What this book covers
Chapter 1, Introduction, analyzes the basics of numerical simulation and highlights the difference between modeling and simulation and the strengths of simulation models such as defects. The different types of models are analyzed, and we study practical modeling cases to understand how to elaborate a model starting from the initial considerations.
Chapter 2, Understanding Randomness and Random Numbers, defines stochastic processes and explains the importance of using them to address numerous real-world problems. The main methods for generating random numbers with practical examples in Python code, and the generation of uniform and generic distributions, are both explored. It also explains how to perform a uniformity test using the chi-square method.

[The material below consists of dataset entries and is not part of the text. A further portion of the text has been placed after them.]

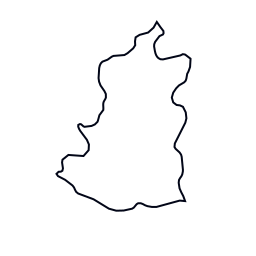 map outline of Quthing (Equal Earth projection), rotated 339°
{"feature_id": "LSO-1205", "entity_name": "Quthing", "entity_type": "District", "adm_level": 1, "iso_a3": "LSO", "parent_name": "Lesotho", "parent_adm1": "", "projection": "equal_earth", "projection_center": [27.994, -30.33], "detail": "fine", "context": "isolated", "style": "outline", "palette": "ink", "viewbox_px": 256, "rotation_deg": 339, "n_neighbors": 0, "source": "natural_earth", "source_scale": "10m", "svg_char_len": 1676}
<svg xmlns="http://www.w3.org/2000/svg" viewBox="0 0 256 256"><g transform="rotate(339 128 128)"><path d="M211.2,85.8L207.8,93.3L204.6,97.0L202.7,98.6L200.2,102.8L198.8,104.5L196.8,105.5L190.9,106.5L187.2,108.2L182.9,111.2L179.8,115.3L179.4,120.3L181.6,123.9L184.6,125.5L186.9,127.9L187.5,134.1L186.0,139.9L183.4,143.6L166.2,159.2L164.6,162.4L165.0,164.5L167.4,169.3L168.0,171.9L167.8,174.1L164.3,186.7L163.6,188.3L162.0,190.8L160.4,192.3L158.7,193.4L157.0,194.8L155.7,197.3L154.5,202.8L154.7,207.1L155.2,211.4L155.1,216.7L150.3,214.3L126.4,211.9L122.1,210.3L118.1,207.9L116.2,206.2L114.6,204.3L112.9,202.8L110.5,201.9L108.8,202.2L104.9,204.4L102.9,204.8L94.4,203.5L87.4,201.0L81.3,196.5L70.3,182.2L58.0,171.3L56.7,169.0L56.4,166.6L56.3,164.2L55.6,161.8L50.7,153.8L45.4,147.8L44.8,145.2L47.5,144.0L49.7,144.7L51.4,144.4L52.8,142.4L54.1,136.5L55.5,134.1L62.7,131.8L76.4,138.2L83.3,134.6L85.6,129.4L85.4,124.3L82.4,113.7L82.0,111.2L82.0,108.9L82.7,107.3L84.6,107.1L85.6,107.8L87.0,110.5L87.8,111.3L94.7,113.0L98.3,112.8L101.7,111.3L102.6,110.3L105.9,105.8L111.4,102.3L112.1,100.7L113.2,97.4L113.9,95.9L114.9,94.6L117.3,92.7L118.3,91.6L119.5,88.3L119.2,85.1L117.6,78.4L117.6,74.4L118.4,70.9L122.6,61.7L124.1,59.5L125.8,57.9L127.9,56.9L133.4,56.9L138.5,55.6L140.3,55.5L150.8,58.6L154.4,58.0L161.4,55.5L164.4,53.3L165.6,49.6L167.6,46.1L172.2,45.2L181.0,46.1L187.8,43.5L192.9,39.3L194.4,45.4L195.8,50.1L195.2,52.2L194.2,53.2L190.3,53.5L184.2,57.3L182.5,59.2L181.6,61.2L180.7,65.8L180.4,68.1L180.4,70.1L180.7,71.9L181.4,73.6L182.9,75.4L185.2,76.5L202.7,79.0L204.3,78.9L205.5,78.7L206.7,79.3L207.7,80.0L211.2,85.7L211.2,85.8Z" fill="none" stroke="#020617" stroke-width="2"/></g></svg>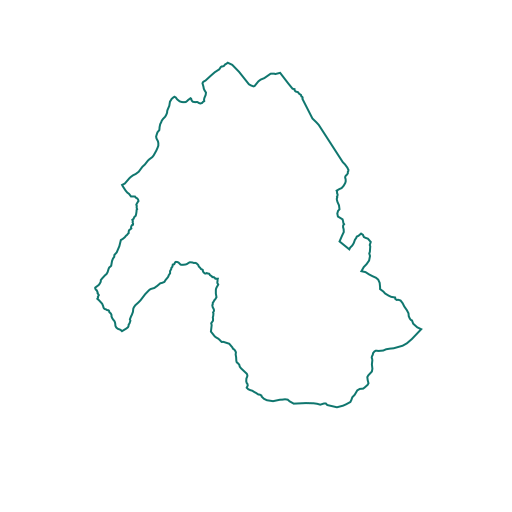 outline of Cachi, Salta, Argentina, rotated 224°
{"feature_id": "61730980B38910879035127", "entity_name": "Cachi", "entity_type": "district", "adm_level": 2, "iso_a3": "ARG", "parent_name": "Argentina", "parent_adm1": "Salta", "projection": "natural_earth1", "projection_center": [-66.151, -25.018], "detail": "fine", "context": "isolated", "style": "outline", "palette": "teal", "viewbox_px": 512, "rotation_deg": 224, "n_neighbors": 0, "source": "geoboundaries", "source_scale": "gbopen_adm2", "svg_char_len": 6135}
<svg xmlns="http://www.w3.org/2000/svg" viewBox="0 0 512 512"><g transform="rotate(224 256 256)"><path d="M344.2,402.8L345.9,401.7L353.2,402.6L365.9,404.5L368.5,400.3L369.6,399.8L372.1,397.3L373.6,389.7L375.1,386.3L375.4,384.8L375.6,383.2L375.1,377.3L375.6,376.3L378.1,375.2L380.4,374.6L396.1,376.7L405.9,377.0L410.6,375.4L410.8,373.8L411.3,372.4L411.1,370.5L411.7,369.1L412.3,368.6L412.6,367.5L412.1,364.8L413.3,359.6L413.8,353.8L414.2,347.1L414.7,345.6L414.9,344.3L414.5,343.1L411.3,341.2L409.8,340.1L408.0,339.4L405.5,338.8L404.1,336.9L402.9,333.8L402.1,332.5L400.8,331.4L401.2,330.1L401.1,328.6L402.0,327.0L403.6,326.3L405.0,326.1L406.0,325.2L406.5,324.5L408.5,323.1L409.8,323.1L410.6,323.3L411.9,324.1L412.7,324.0L413.2,321.0L413.2,319.6L413.5,317.9L415.3,316.0L416.7,315.0L418.4,314.2L421.6,313.9L423.7,314.3L425.3,313.9L425.6,312.7L425.8,310.3L425.3,308.5L425.2,307.4L422.7,303.8L421.1,299.6L420.5,298.5L419.5,297.3L418.9,295.9L418.5,294.7L418.1,293.1L418.1,290.0L417.8,287.9L417.1,286.3L416.5,284.3L414.8,281.6L413.6,280.2L412.9,279.1L413.0,278.6L412.8,276.5L411.8,274.4L410.8,272.5L409.2,271.4L406.2,270.4L404.6,269.3L402.9,267.5L402.0,265.5L400.9,262.5L399.5,257.2L399.3,255.1L399.9,251.5L400.0,249.5L399.5,244.6L399.7,241.3L398.9,235.1L399.5,231.4L400.5,228.7L401.0,225.8L401.1,223.9L400.7,217.0L401.7,214.1L400.2,213.6L395.4,212.5L392.7,212.2L390.5,212.5L387.3,212.0L384.4,214.7L382.9,214.5L381.6,214.9L380.1,214.7L378.7,213.9L378.6,213.0L378.1,210.8L377.7,209.7L376.5,209.2L375.8,208.2L374.9,207.5L374.0,207.1L373.9,206.2L372.7,204.8L371.5,203.1L370.5,201.4L370.6,199.5L369.9,197.7L370.1,196.1L368.8,195.6L368.3,194.6L366.8,193.8L366.2,193.0L366.7,192.0L366.3,190.6L365.7,189.7L364.8,189.2L365.2,186.3L364.6,185.2L363.5,184.0L363.6,183.2L363.4,181.7L363.6,180.3L363.4,178.3L363.7,175.7L364.3,173.6L361.1,168.1L358.7,161.8L358.6,158.4L357.4,156.9L357.1,154.8L356.1,152.4L353.4,148.4L353.4,147.4L353.6,145.8L353.2,144.6L351.5,141.2L351.0,139.2L351.2,137.2L351.1,133.0L350.9,130.9L349.8,129.6L349.2,127.5L349.0,125.8L349.7,121.6L349.0,120.9L347.7,120.5L346.8,120.7L344.6,119.8L344.2,119.2L341.9,118.7L341.4,116.8L340.7,116.3L340.4,115.0L338.1,115.1L333.5,114.8L331.2,113.8L329.9,113.0L329.0,112.7L327.9,112.8L326.9,113.4L326.0,113.5L325.1,113.9L324.4,114.5L323.5,114.4L322.4,113.7L320.5,113.8L319.0,113.2L317.9,112.1L316.2,111.4L314.5,111.0L312.9,110.9L311.4,110.3L310.1,109.4L308.6,108.1L306.9,107.5L305.0,107.6L302.1,108.8L300.2,108.8L298.9,113.7L298.6,115.8L299.1,117.2L299.9,118.1L300.2,119.7L301.4,122.2L302.7,122.8L304.0,125.9L304.4,127.3L305.7,130.3L307.7,132.9L308.2,134.3L308.6,136.7L308.3,140.9L308.3,143.9L309.2,151.6L309.2,156.9L309.1,158.0L308.7,159.3L306.9,162.4L306.6,164.3L306.3,165.7L305.9,169.9L304.9,171.4L303.9,173.7L304.4,176.0L304.6,179.1L304.8,180.3L305.4,181.5L305.8,183.9L307.3,185.4L307.9,187.7L308.6,188.6L308.7,190.2L309.9,192.0L309.1,193.3L309.7,195.0L309.7,195.9L308.6,196.9L307.2,197.5L304.3,197.4L303.5,197.9L302.1,199.3L300.6,201.2L300.0,202.6L299.7,204.3L299.2,205.6L297.2,207.2L296.0,207.7L294.6,209.1L293.4,209.4L291.3,209.4L289.8,208.7L287.9,208.7L286.5,208.4L285.6,208.8L284.6,209.0L283.6,208.2L282.4,207.8L280.7,207.9L279.9,208.5L279.7,209.2L279.6,209.5L278.5,209.9L277.6,210.6L277.3,210.7L275.8,210.3L273.7,210.7L272.7,210.5L272.1,211.0L271.7,211.5L270.5,211.5L269.7,211.7L269.4,211.5L267.7,213.1L267.2,212.2L266.2,211.2L265.8,210.5L265.0,209.7L263.3,209.2L262.6,206.3L262.1,204.9L261.4,203.8L258.8,201.1L255.8,198.9L255.2,196.3L255.3,195.4L254.7,193.5L254.7,192.5L253.5,191.1L253.3,190.3L251.6,189.1L249.7,188.5L248.7,187.9L248.1,187.3L247.6,185.5L246.7,185.1L245.1,183.1L244.4,181.8L243.3,181.0L242.0,179.6L241.5,176.5L239.9,175.5L235.9,170.3L229.8,169.5L227.6,169.8L226.4,170.2L224.6,170.4L221.0,170.3L219.8,171.6L214.3,174.3L209.3,173.8L208.3,173.3L206.7,173.6L205.2,173.4L203.6,172.8L202.2,171.0L200.0,169.4L197.3,166.9L195.9,166.1L195.0,166.3L192.6,166.2L190.8,165.1L188.8,164.8L180.8,164.9L179.9,164.5L179.0,163.9L178.5,163.0L177.8,161.2L176.0,159.1L174.5,158.2L173.2,158.0L172.0,157.1L171.2,154.8L169.0,154.8L167.0,155.5L165.1,156.5L162.6,157.0L161.0,157.5L158.1,158.0L157.0,158.9L155.2,159.4L154.3,158.8L151.1,158.8L148.0,159.8L142.9,163.4L138.9,169.3L137.5,170.7L135.6,173.1L133.4,174.7L130.9,174.8L126.3,176.0L117.9,184.9L112.2,190.1L109.3,192.2L106.5,193.7L104.6,197.2L103.4,198.4L101.2,198.3L92.7,203.4L89.4,208.8L88.2,211.8L86.7,216.5L87.4,218.7L88.6,221.3L88.6,224.7L89.8,229.7L89.0,232.5L86.8,235.0L86.5,236.8L86.2,240.9L86.7,242.6L89.3,244.2L91.8,246.2L92.3,248.1L92.4,253.4L93.9,255.7L97.3,258.5L99.8,261.7L101.0,262.7L102.1,263.2L102.9,264.4L103.4,266.1L104.3,267.4L104.5,269.7L104.0,271.2L101.9,272.8L98.8,276.4L97.6,279.3L95.3,282.4L92.9,285.2L88.2,293.3L86.8,298.0L86.2,304.5L86.3,318.1L90.5,316.7L95.9,316.5L99.0,318.0L100.2,317.6L101.8,317.8L104.3,318.8L106.5,320.7L109.8,321.8L114.3,322.7L117.7,323.9L121.1,324.4L123.3,323.3L124.3,322.1L126.0,321.9L127.1,322.8L130.4,320.5L133.1,319.6L137.1,318.7L139.7,318.9L143.8,318.4L145.1,319.8L148.4,322.6L151.7,323.9L154.6,323.7L158.2,322.4L161.9,321.3L166.0,320.5L169.6,318.3L170.8,322.9L170.8,326.9L171.5,331.3L174.0,335.2L176.3,336.5L177.0,338.1L180.5,342.3L181.8,342.9L183.2,345.8L187.5,346.2L189.9,345.1L191.6,344.6L193.8,345.5L196.0,345.1L196.3,341.7L197.0,340.0L196.4,338.4L196.1,336.4L194.7,333.3L194.2,331.4L194.0,329.8L194.1,328.4L194.0,327.1L193.5,325.6L206.0,324.5L208.3,330.6L209.5,334.2L211.5,336.1L213.5,337.3L214.6,338.6L214.7,340.1L216.1,340.4L217.5,341.5L219.2,342.5L224.5,341.3L227.0,343.0L228.3,345.4L228.4,347.6L231.5,350.1L235.0,351.5L237.0,352.7L237.8,353.5L238.2,354.5L238.9,354.8L239.2,355.9L240.1,357.0L241.5,357.6L242.2,358.5L243.4,359.0L242.5,362.1L241.6,364.3L241.7,367.1L242.1,368.9L242.6,370.7L243.4,372.1L245.0,373.6L246.2,374.2L246.8,374.9L247.2,376.1L247.1,377.8L247.4,379.3L248.4,380.3L248.6,381.2L249.4,382.2L250.2,382.4L251.6,383.0L255.6,383.7L258.8,383.8L302.0,393.9L305.5,394.1L310.9,394.1L331.8,401.3L332.2,402.1L333.2,402.6L334.2,402.3L335.5,403.1L337.6,402.7L339.6,403.0L341.7,401.9L342.8,401.9L343.6,402.2L344.2,402.8Z" fill="none" stroke="#0f766e" stroke-width="2"/></g></svg>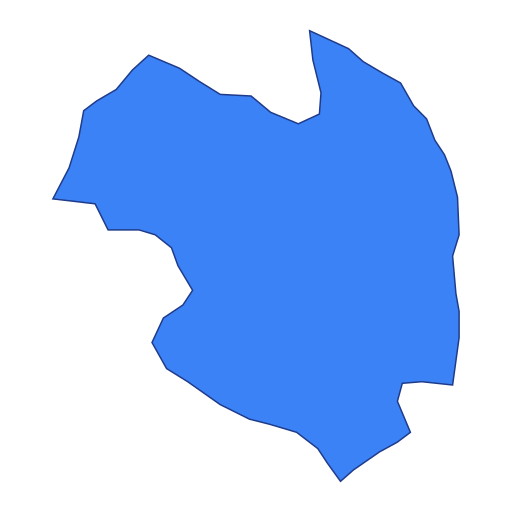 Pyrga Ammochostou, Cyprus (Mercator projection)
{"feature_id": "46923920B31691504288871", "entity_name": "Pyrga Ammochostou", "entity_type": "district", "adm_level": 2, "iso_a3": "CYP", "parent_name": "Cyprus", "parent_adm1": "", "projection": "mercator", "projection_center": [33.722, 35.186], "detail": "fine", "context": "isolated", "style": "filled", "palette": "blue", "viewbox_px": 512, "rotation_deg": 0, "n_neighbors": 0, "source": "geoboundaries", "source_scale": "gbopen_adm2", "svg_char_len": 843}
<svg xmlns="http://www.w3.org/2000/svg" viewBox="0 0 512 512"><path d="M52.9,198.9L95.1,203.8L108.1,229.9L139.0,229.9L155.2,234.8L171.5,247.8L178.0,265.8L192.6,290.3L182.9,305.0L163.4,318.0L152.0,342.5L166.6,368.6L187.7,381.7L220.2,404.6L249.5,419.2L269.0,424.1L296.6,432.3L317.8,448.6L327.5,463.3L340.5,481.3L353.5,469.9L379.5,451.9L397.4,442.1L410.4,432.3L397.4,401.3L402.3,383.3L421.8,381.7L452.6,385.0L459.1,337.6L459.1,311.5L455.9,293.5L452.6,256.0L459.1,234.8L457.5,197.2L451.0,171.1L444.5,154.8L434.8,140.1L426.6,118.9L413.6,105.8L400.6,83.0L382.8,73.2L363.3,61.7L348.6,48.7L309.6,30.7L312.9,60.1L321.0,92.8L319.4,114.0L298.3,123.8L270.6,112.3L251.1,96.0L220.2,94.4L199.1,81.3L179.6,68.3L148.7,55.2L132.5,69.9L116.2,89.5L96.7,100.9L83.7,110.7L78.9,136.8L69.1,167.8L52.9,198.9Z" fill="#3b82f6" stroke="#1e3a8a" stroke-width="1.5"/></svg>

Chapter 3, Probability and the Data Generating Process, shows how to distinguish between the different definitions of probabilities and how they can be integrated to obtain useful information in the simulation of real phenomena.
Chapter 4, Monte Carlo Simulations, explores techniques based on Monte Carlo methods for process simulation. We will first learn the basic concepts, and then we will see how to apply them to practical cases.
Chapter 5, Simulation-Based Markov Decision Process, shows how to deal with decision-making processes with Markov chains. We will analyze the concepts underlying Markovian processes and then analyze some practical applications to learn how to choose the right actions for the transition between different states of the system.
Chapter 6, Resampling Methods, shows how to apply resampling methods to approximate some characteristics of the distribution of a sample in order to validate a statistical model. We will analyze the basics of the most common resampling methods and learn how to use them by solving some practical problems.
Chapter 7, Use of Simulation to Improve and Optimize Systems, shows how to use the main optimization techniques to improve the performance of our simulation models. We will see how to use the gradient descent technique, the Newton-Raphson method, and stochastic gradient descent. We will also see how to apply these techniques with practical examples.
Chapter 8, Simulation Models for Financial Engineering, shows practical cases of using simulation methods in a financial context. We will learn how to use Monte Carlo methods to predict stock prices and how to assess the risk associated with a portfolio of shares.
Chapter 9, Simulating Physical Phenomena with Neural Networks, shows how to develop models based on artificial neural networks to simulate physical phenomena. We will start by exploring the basic concepts of neural networks, and we will examine their architecture and its main elements. We will see how to train a network to update its weights.
Chapter 10, Modeling and Simulation for Project Management, deals with practical cases of project management using the tools we learned how to use in the previous chapters. We will see how to evaluate in advance the results of the actions undertaken in the management of a forest using Markov processes, and then move on to evaluating the time required for the execution of a project using the Monte Carlo simulation.
Chapter 11, What’s Next?, provides a better understanding of the problems associated with building and deploying simulation models and additional resources and technologies to learn how to hone your machine learning skills.